» TO DO
Transcribe the data exactly. Pictures stay out.

(Collection entries)
---+---

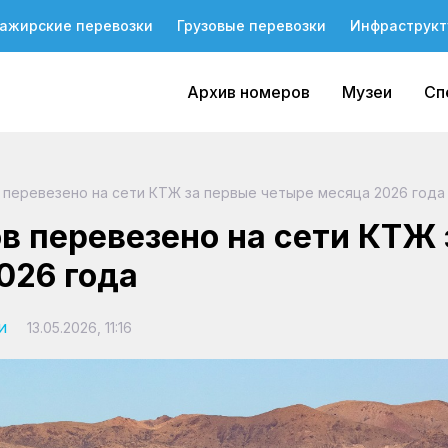
ажирские перевозки
Грузовые перевозки
Инфраструкт
Архив номеров
Музеи
Сп
 перевезено на сети КТЖ за первые четыре месяца 2026 года
в перевезено на сети КТЖ 
026 года
и
13.05.2026, 11:16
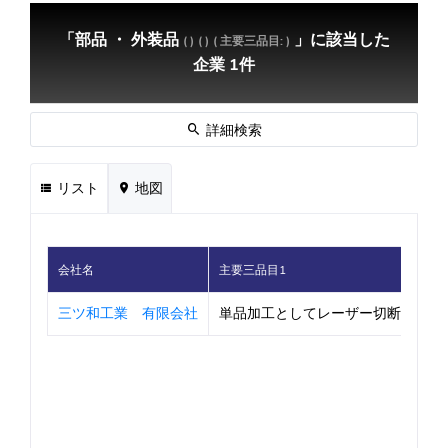
「部品 ・ 外装品
」に該当した
( )
( )
( 主要三品目: )
企業 1件
詳細検索
リスト
地図
会社名
主要三品目1
三ツ和工業 有限会社
単品加工としてレーザー切断から曲げ溶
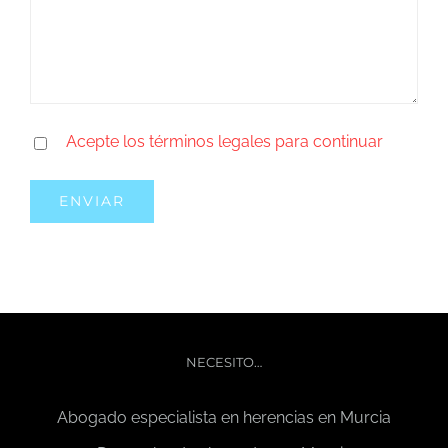
Acepte los términos legales para continuar
NECESITO…
Abogado especialista en herencias en Murcia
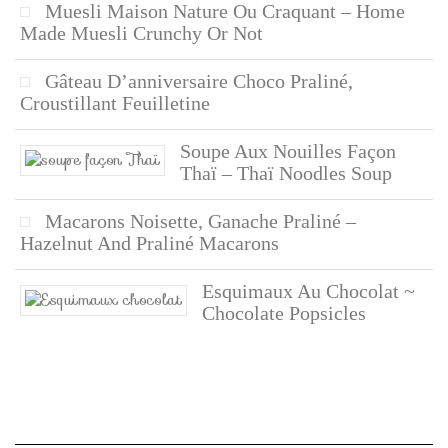
Muesli Maison Nature Ou Craquant – Home
Made Muesli Crunchy Or Not
Gâteau D’anniversaire Choco Praliné,
Croustillant Feuilletine
Soupe Aux Nouilles Façon
Thaï – Thaï Noodles Soup
Macarons Noisette, Ganache Praliné –
Hazelnut And Praliné Macarons
Esquimaux Au Chocolat ~
Chocolate Popsicles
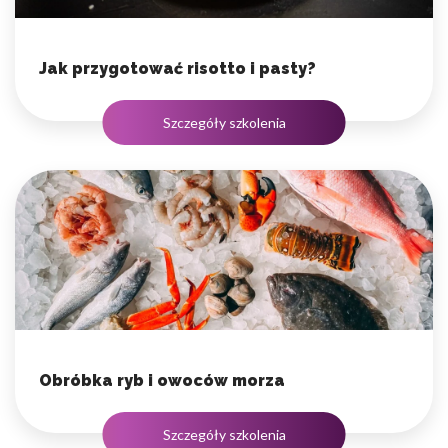
Jak przygotować risotto i pasty?
Szczegóły szkolenia
Obróbka ryb i owoców morza
Szczegóły szkolenia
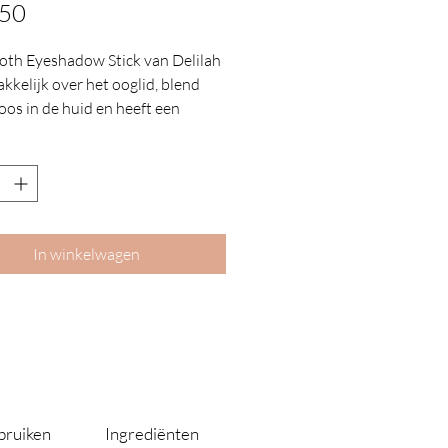
Prijs
,50
th Eyeshadow Stick van Delilah
akkelijk over het ooglid, blend
oos in de huid en heeft een
ische dekkracht. Het
aduwpotlood bevat een
wde puntenslijper om de zachte,
pigmenteerde potloodpunt te
In winkelwagen
bruiken
Ingrediënten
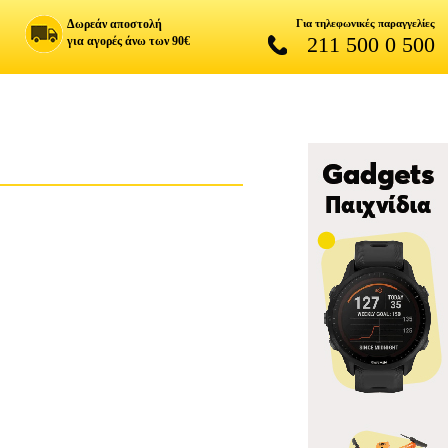
Δωρεάν αποστολή
Για τηλεφωνικές παραγγελίες
211 500 0 500
για αγορές άνω των 90€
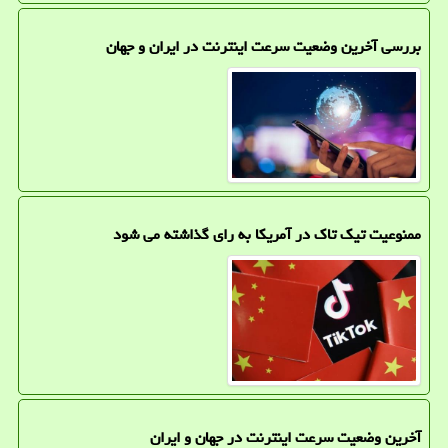
بررسی آخرین وضعیت سرعت اینترنت در ایران و جهان
ممنوعیت تیک تاک در آمریکا به رای گذاشته می شود
آخرین وضعیت سرعت اینترنت در جهان و ایران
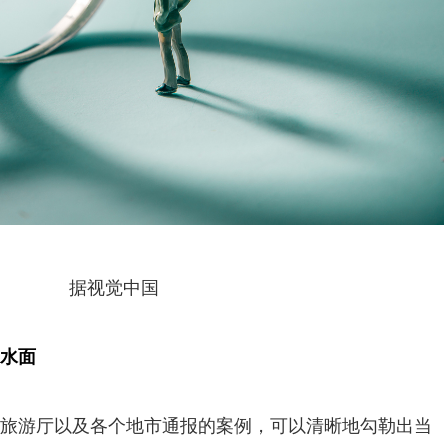
据视觉中国
水面
旅游厅以及各个地市通报的案例，可以清晰地勾勒出当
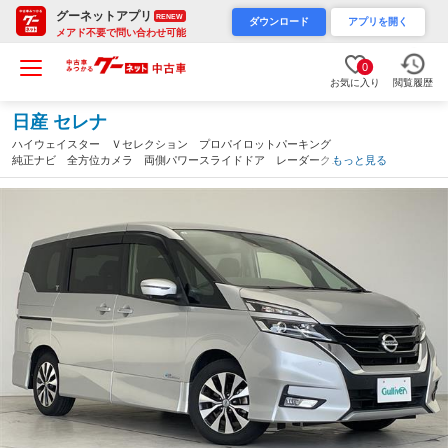
グーネットアプリ
RENEW
ダウンロード
アプリを開く
メアド不要で問い合わせ可能
0
お気に入り
閲覧履歴
日産 セレナ
ハイウェイスター Ｖセレクション プロパイロットパーキング
純正ナビ 全方位カメラ 両側パワースライドドア レーダークル
もっと見る
ーズコントロール バックカメラ インテリジェントミラー コー
ナーセンサー 純正アルミホイール ＬＥＤヘッドライト（愛知
県）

---+---

» ANSWER TO THIS TASK
ажирские перевозки
Грузовые перевозки
Инфраструкт
Архив номеров
Музеи
Сп
 перевезено на сети КТЖ за первые четыре месяца 2026 года
в перевезено на сети КТЖ 
026 года
и
13.05.2026, 11:16
「部品 ・ 外装品
」に該当した
( )
( )
( 主要三品目: )
企業 1件
詳細検索
リスト
地図
会社名
主要三品目1
三ツ和工業 有限会社
単品加工としてレーザー切断から曲げ溶
Acepte los términos legales para continuar
NECESITO…
Abogado especialista en herencias en Murcia
Muesli Maison Nature Ou Craquant – Home
Made Muesli Crunchy Or Not
Gâteau D’anniversaire Choco Praliné,
Croustillant Feuilletine
Soupe Aux Nouilles Façon
Thaï – Thaï Noodles Soup
Macarons Noisette, Ganache Praliné –
Hazelnut And Praliné Macarons
Esquimaux Au Chocolat ~
Chocolate Popsicles
Jak przygotować risotto i pasty?
Szczegóły szkolenia
Obróbka ryb i owoców morza
Szczegóły szkolenia
Prijs
,50
th Eyeshadow Stick van Delilah
akkelijk over het ooglid, blend
oos in de huid en heeft een
ische dekkracht. Het
aduwpotlood bevat een
wde puntenslijper om de zachte,
pigmenteerde potloodpunt te
In winkelwagen
bruiken
Ingrediënten
Δωρεάν αποστολή
Για τηλεφωνικές παραγγελίες
211 500 0 500
για αγορές άνω των 90€
بررسی آخرین وضعیت سرعت اینترنت در ایران و جهان
ممنوعیت تیک تاک در آمریکا به رای گذاشته می شود
آخرین وضعیت سرعت اینترنت در جهان و ایران
据视觉中国
水面
旅游厅以及各个地市通报的案例，可以清晰地勾勒出当
グーネットアプリ
RENEW
ダウンロード
アプリを開く
メアド不要で問い合わせ可能
0
お気に入り
閲覧履歴
日産 セレナ
ハイウェイスター Ｖセレクション プロパイロットパーキング
純正ナビ 全方位カメラ 両側パワースライドドア レーダークル
もっと見る
ーズコントロール バックカメラ インテリジェントミラー コー
ナーセンサー 純正アルミホイール ＬＥＤヘッドライト（愛知
県）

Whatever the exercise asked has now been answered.